DAL BOSCO AL PIATTO: ALLA TÉA DEL KOSMO IL FORAGING RACCONTA L’ANIMA DELLA MONTAGNA
DAL BOSCO AL PIATTO: ALLA TÉA DEL KOSMO IL FORAGING RACCONTA L’ANIMA DELLA MONTAGNA
Il 21 Marzo si celebra la Giornata Mondiale delle Foreste, ricorrenza che richiama l’attenzione sul valore degli ecosistemi boschivi e sulla biodiversità che custodiscono. Un patrimonio naturale che, nella nostra cucina, diventa anche linguaggio gastronomico.
Alla Téa del Kosmo, ristorante fine dining immerso nel paesaggio alpino di Livigno, il bosco non è soltanto parte del panorama: è uno degli elementi che ispira quotidianamente la cucina dello chef Michele Talarico. Qui il territorio entra nel piatto anche attraverso il foraging, la raccolta consapevole di erbe spontanee, germogli, radici e piccoli frutti che crescono nei boschi e nei prati d’alta quota.

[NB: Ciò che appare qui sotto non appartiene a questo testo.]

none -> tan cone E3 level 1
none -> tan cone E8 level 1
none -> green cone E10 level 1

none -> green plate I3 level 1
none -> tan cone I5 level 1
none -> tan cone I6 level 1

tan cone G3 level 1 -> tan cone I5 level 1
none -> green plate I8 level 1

“Le nostre giornate spesso iniziano lontano dalla cucina, tra erbe spontanee, boschi e il silenzio della natura”, racconta lo chef Talarico. “È proprio lì che troviamo molti degli ingredienti che utilizziamo per costruire i piatti dei nostri menu degustazione”.
Ogni stagione suggerisce ingredienti diversi, spesso poco visibili agli occhi di chi attraversa il bosco distrattamente. Erbe selvatiche come la pimpinella, foglie aromatiche come quelle di sorbo, piccoli germogli e radici diventano così elementi capaci di arricchire i piatti con note balsamiche, vegetali e minerali, contribuendo a costruire una cucina che riflette il paesaggio da cui nasce.

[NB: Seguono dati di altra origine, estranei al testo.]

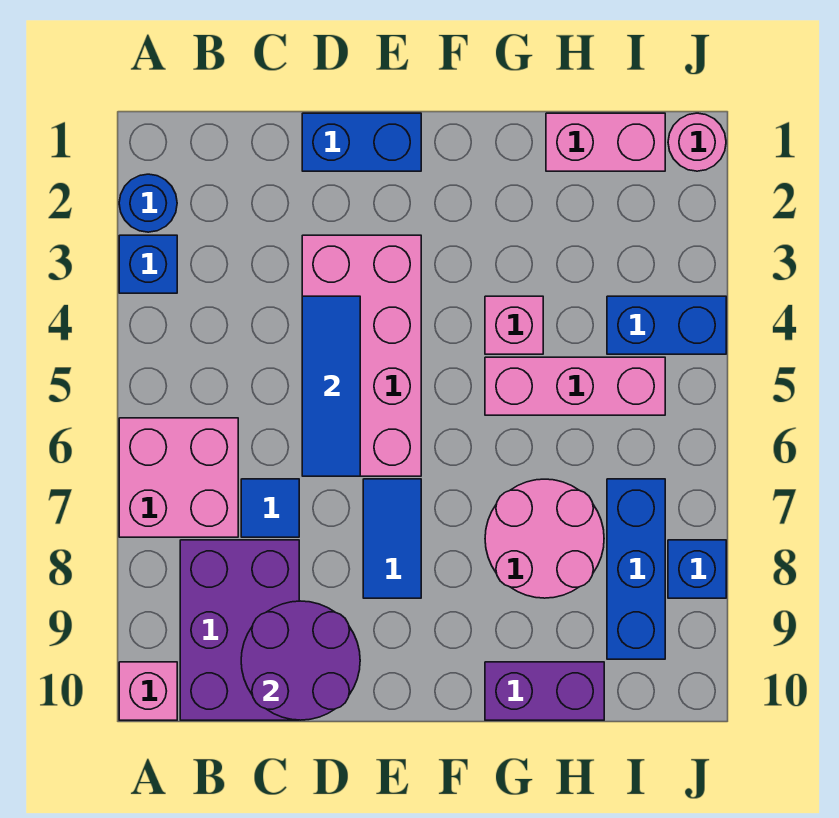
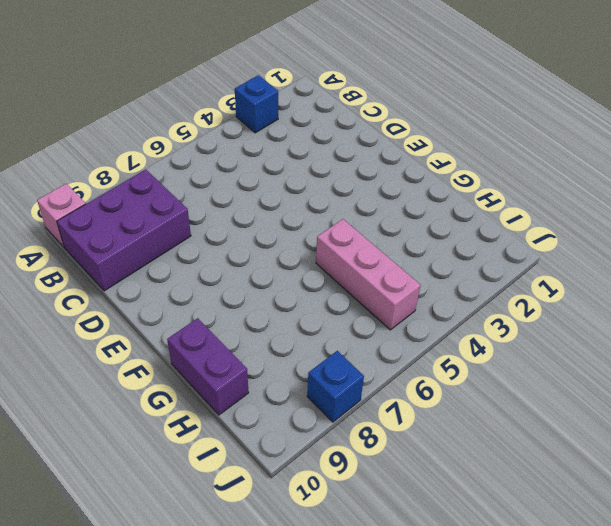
none -> blue round brick A2 level 1
none -> pink brick A6:B7 level 1
none -> blue tile C7 level 1

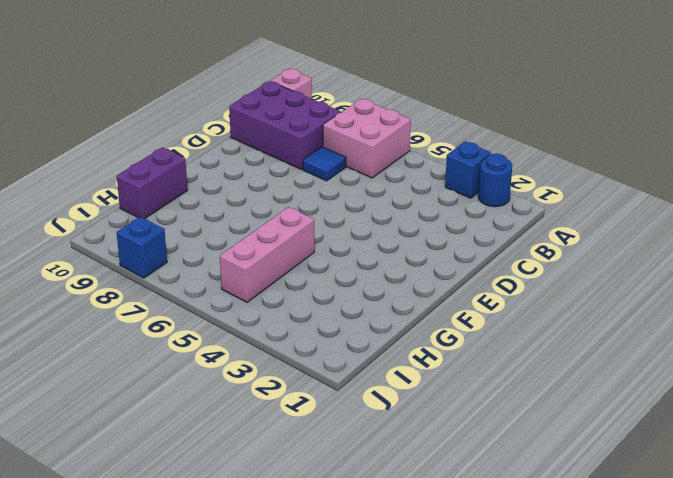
none -> blue brick D1:E1 level 1
none -> pink brick D3:E6 level 1
none -> blue tile E7:E8 level 1

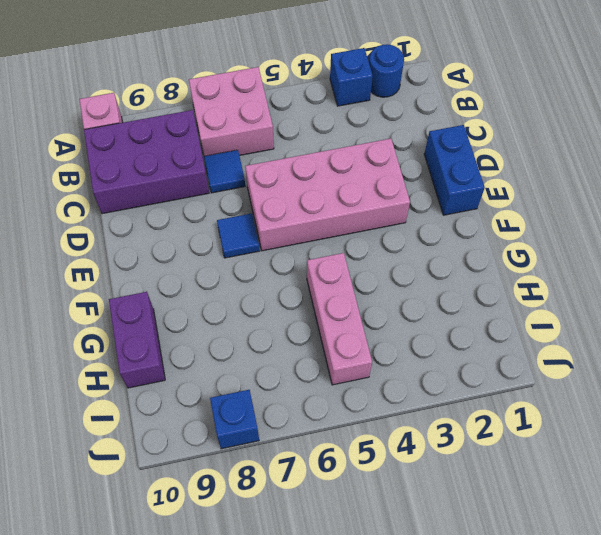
blue tile E7 level 1 -> blue tile E7:E8 level 1
none -> pink brick G4 level 1
none -> pink round brick G7:H8 level 1
none -> pink brick H1:I1 level 1

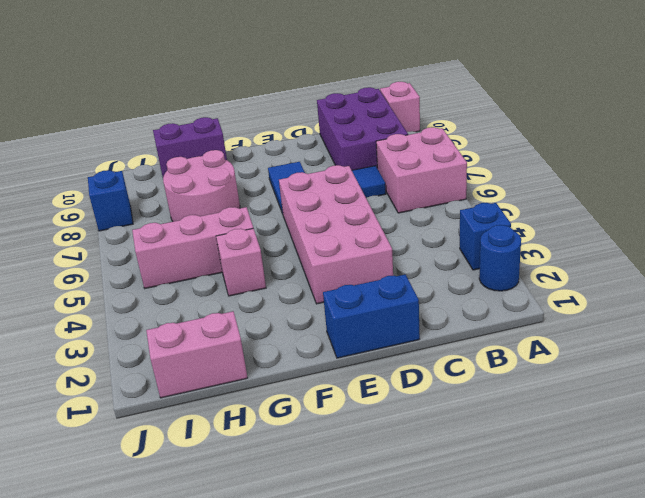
none -> blue brick I4:J4 level 1
none -> blue brick I7:I9 level 1
none -> pink round brick J1 level 1

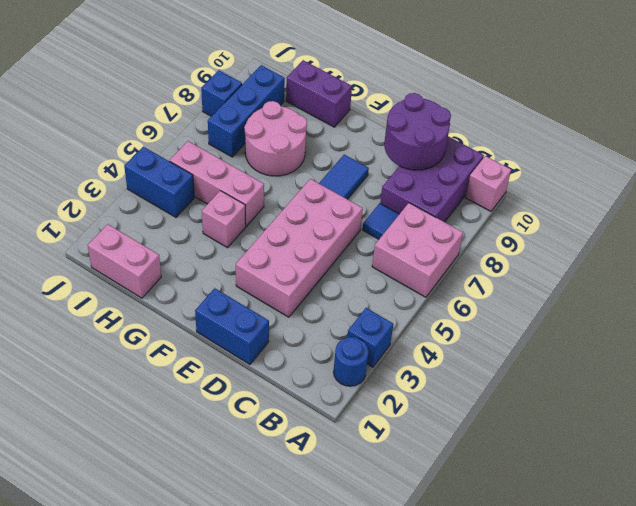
none -> pink round brick J1 level 1
none -> blue tile D4:D6 level 2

Questo approccio trova espressione concreta nel percorso degustazione “Sentiero”, un menu che interpreta a pieno la montagna - attraverso l’utilizzo di epilobio, larice, foglie di mirtillo e more selvatiche - trasformando la raccolta nel bosco in esperienza gastronomica.

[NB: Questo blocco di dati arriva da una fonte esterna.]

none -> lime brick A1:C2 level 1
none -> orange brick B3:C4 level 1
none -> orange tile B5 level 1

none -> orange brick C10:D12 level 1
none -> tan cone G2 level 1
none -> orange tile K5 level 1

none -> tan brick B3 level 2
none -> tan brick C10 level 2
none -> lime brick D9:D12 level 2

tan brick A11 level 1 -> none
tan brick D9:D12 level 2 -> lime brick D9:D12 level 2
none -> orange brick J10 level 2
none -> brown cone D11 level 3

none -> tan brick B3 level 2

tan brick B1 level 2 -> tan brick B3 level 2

Quello praticato dallo chef Talarico è inoltre un foraging conservativo. La raccolta si concentra infatti su specie spontanee abbondanti o invasive, senza alterare l’equilibrio dell’habitat circostante. Tra queste, ad esempio, l’acetosella dei boschi, utilizzata in uno dei piatti del percorso degustazione “Essenza”.
“Il foraging per noi è prima di tutto un gesto di rispetto”, continua lo chef. “Raccogliamo solo ciò che la montagna è pronta a donare, lasciando che il resto continui a crescere e a nutrire il suo ecosistema. È una sorta di patto silenzioso con la natura, che ci permette di portare in tavola l’anima dell’alta quota senza alterarne l’equilibrio”.
La Giornata Mondiale delle Foreste diventa così l’occasione per ricordare come il bosco non sia soltanto uno spazio naturale da proteggere, ma anche un patrimonio culturale e gastronomico da conoscere.
Alla Téa del Kosmo questo dialogo con la natura si traduce in una cucina che ascolta il territorio e ne interpreta i ritmi, trasformando la biodiversità della montagna in esperienza gastronomica.